Initial Jobless Claims for June 25 week

Consensus Forecast: 266,000

Consensus Range: 248,000 to 270,000


 

Initial jobless claims fell a very sharp 18,000 to a lower-than-expected 259,000 in the June 18 week but little give back is expected in the June 25 week where the consensus is calling for only a 7,000 rise to 266,000 in a result that would confirm labor market strength. Even with a gain, levels of initial claims are very low. Levels of continuing claims are also low. Trends in this report are pointing to favorable results for the June employment report.


 

Chicago PMI for June

Consensus Forecast: 50.5

Consensus Range: 49.5 to 52.5


 

The Chicago PMI is expected to come in at 50.5 in June, up 1.2 points from May but barely over the breakeven 50 level.

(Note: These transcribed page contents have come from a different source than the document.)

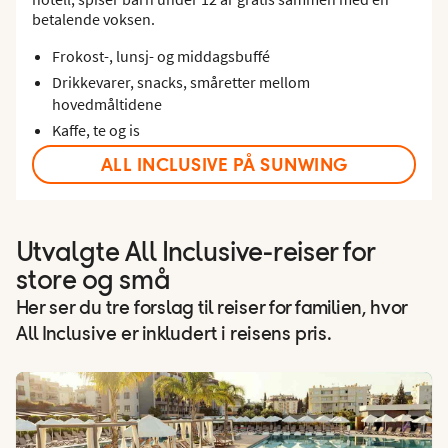
betalende voksen.
Frokost-, lunsj- og middagsbuffé
Drikkevarer, snacks, småretter mellom
hovedmåltidene
Kaffe, te og is
ALL INCLUSIVE PÅ SUNWING
Utvalgte All Inclusive-reiser for
store og små
Her ser du tre forslag til reiser for familien, hvor
All Inclusive er inkludert i reisens pris.
Hotels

New orders have been weak much of the year and fell into contraction in May with backlog orders also in contraction. Production, employment and inventories were also all in contraction during May.


 

Friday


 

Total Vehicle Sales for June

Consensus Forecast, Annualized Rate: 17.3 million

Consensus Range: 17.1 to 17.5 million


 

Unit vehicle sales are expected to move slightly lower in June, down 2 tenths to a consensus 17.3 million annualized rate in what will be the first hard data on consumer demand during June. Right in trend, May's 17.5 million was a very solid rate. Motor vehicles have contributed strongly to retail sales in recent months.


 

ISM Manufacturing Index for June

Consensus Forecast: 51.5

Consensus Range: 50.0 to 53.0


 

The ISM manufacturing index is expected to hold steady, at a consensus 51.5 in June vs May's 51.3. New orders were steady and strong in May at 55.7 as were new export orders. May's order strength points to June strength for production and employment.


 

Construction Spending for May

Consensus Forecast, Month-to-Month Change: +0.6% 

Consensus Range: -0.3% to +1.9%


 

Bouncing back from a 1.8 percent plunge in April, construction spending is expected to rise a consensus 0.6 percent in May. Construction spending has seen bursts of strength this year even though the year-on-year rate is at a 3-year low of only 4.5 percent. But details in this report have been favorable especially an 8.0 percent year-on-year gain for residential spending, the result of strength in both new home sales and also home improvements.